▶ What you have to do:
For each line below that contains the word "sheaves", make a copy.

Top of Data for the task

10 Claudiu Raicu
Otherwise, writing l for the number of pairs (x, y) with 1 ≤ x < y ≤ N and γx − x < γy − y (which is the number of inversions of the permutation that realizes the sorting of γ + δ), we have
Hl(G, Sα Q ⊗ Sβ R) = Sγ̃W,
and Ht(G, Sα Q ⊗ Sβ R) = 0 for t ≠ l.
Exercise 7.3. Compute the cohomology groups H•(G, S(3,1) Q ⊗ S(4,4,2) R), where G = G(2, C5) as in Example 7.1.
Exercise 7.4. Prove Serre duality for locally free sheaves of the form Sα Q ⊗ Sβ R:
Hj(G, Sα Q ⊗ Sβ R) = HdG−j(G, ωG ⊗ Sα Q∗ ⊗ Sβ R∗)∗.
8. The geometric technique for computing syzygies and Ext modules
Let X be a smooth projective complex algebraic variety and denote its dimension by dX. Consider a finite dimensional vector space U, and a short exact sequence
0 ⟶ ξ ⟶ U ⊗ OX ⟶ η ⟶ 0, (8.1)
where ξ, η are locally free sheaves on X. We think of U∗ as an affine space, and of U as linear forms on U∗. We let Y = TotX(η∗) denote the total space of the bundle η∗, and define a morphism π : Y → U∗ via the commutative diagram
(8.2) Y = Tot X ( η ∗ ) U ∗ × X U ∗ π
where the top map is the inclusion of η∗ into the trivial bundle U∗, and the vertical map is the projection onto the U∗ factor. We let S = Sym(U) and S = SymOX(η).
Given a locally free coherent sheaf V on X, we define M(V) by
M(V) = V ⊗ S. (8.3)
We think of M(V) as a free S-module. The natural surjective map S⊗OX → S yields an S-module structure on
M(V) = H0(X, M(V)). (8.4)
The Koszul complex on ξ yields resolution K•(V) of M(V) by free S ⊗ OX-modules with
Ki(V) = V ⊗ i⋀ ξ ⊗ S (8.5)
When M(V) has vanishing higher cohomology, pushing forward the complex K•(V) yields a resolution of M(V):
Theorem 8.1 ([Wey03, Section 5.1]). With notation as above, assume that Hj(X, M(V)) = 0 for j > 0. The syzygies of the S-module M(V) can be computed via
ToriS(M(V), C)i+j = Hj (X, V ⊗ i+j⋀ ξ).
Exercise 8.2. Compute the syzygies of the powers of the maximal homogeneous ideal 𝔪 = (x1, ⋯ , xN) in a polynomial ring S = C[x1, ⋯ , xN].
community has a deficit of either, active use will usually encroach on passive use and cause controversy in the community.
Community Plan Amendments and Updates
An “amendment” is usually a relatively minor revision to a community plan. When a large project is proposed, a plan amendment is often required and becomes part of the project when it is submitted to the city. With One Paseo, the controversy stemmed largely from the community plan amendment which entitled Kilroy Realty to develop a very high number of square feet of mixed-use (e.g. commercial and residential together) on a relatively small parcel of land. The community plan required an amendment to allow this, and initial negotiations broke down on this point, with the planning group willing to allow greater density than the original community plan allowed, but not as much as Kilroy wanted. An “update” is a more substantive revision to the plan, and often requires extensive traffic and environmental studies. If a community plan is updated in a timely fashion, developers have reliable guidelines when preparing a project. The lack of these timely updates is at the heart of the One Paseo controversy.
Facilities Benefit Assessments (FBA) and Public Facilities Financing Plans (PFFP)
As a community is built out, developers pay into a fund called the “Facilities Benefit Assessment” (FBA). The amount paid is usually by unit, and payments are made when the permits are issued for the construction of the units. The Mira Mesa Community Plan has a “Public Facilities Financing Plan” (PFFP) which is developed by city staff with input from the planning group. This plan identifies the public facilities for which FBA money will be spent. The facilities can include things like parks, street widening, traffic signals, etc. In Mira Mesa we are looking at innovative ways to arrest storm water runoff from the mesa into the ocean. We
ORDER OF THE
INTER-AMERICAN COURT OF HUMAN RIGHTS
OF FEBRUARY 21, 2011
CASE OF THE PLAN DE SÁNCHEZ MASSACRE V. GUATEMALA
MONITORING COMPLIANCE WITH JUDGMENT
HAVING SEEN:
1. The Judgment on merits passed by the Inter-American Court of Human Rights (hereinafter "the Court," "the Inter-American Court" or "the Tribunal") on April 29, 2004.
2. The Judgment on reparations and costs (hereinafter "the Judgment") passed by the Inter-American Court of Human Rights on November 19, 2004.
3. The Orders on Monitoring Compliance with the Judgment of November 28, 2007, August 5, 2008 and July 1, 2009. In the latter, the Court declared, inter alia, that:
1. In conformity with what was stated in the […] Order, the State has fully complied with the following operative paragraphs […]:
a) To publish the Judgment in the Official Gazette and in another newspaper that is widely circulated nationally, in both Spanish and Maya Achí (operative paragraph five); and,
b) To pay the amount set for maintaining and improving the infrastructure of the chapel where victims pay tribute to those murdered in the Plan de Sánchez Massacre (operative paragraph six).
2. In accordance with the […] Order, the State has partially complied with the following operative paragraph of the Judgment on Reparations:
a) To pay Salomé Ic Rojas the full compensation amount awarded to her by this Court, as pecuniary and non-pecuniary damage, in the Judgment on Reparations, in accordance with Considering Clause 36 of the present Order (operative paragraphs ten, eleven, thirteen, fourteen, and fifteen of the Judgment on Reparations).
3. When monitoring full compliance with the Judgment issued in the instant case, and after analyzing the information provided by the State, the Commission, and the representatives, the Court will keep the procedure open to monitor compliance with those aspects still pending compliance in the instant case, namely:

Bottom of Data for the task

▶ Answer box:
Exercise 7.4. Prove Serre duality for locally free sheaves of the form Sα Q ⊗ Sβ R:
where ξ, η are locally free sheaves on X. We think of U∗ as an affine space, and of U as linear forms on U∗. We let Y = TotX(η∗) denote the total space of the bundle η∗, and define a morphism π : Y → U∗ via the commutative diagram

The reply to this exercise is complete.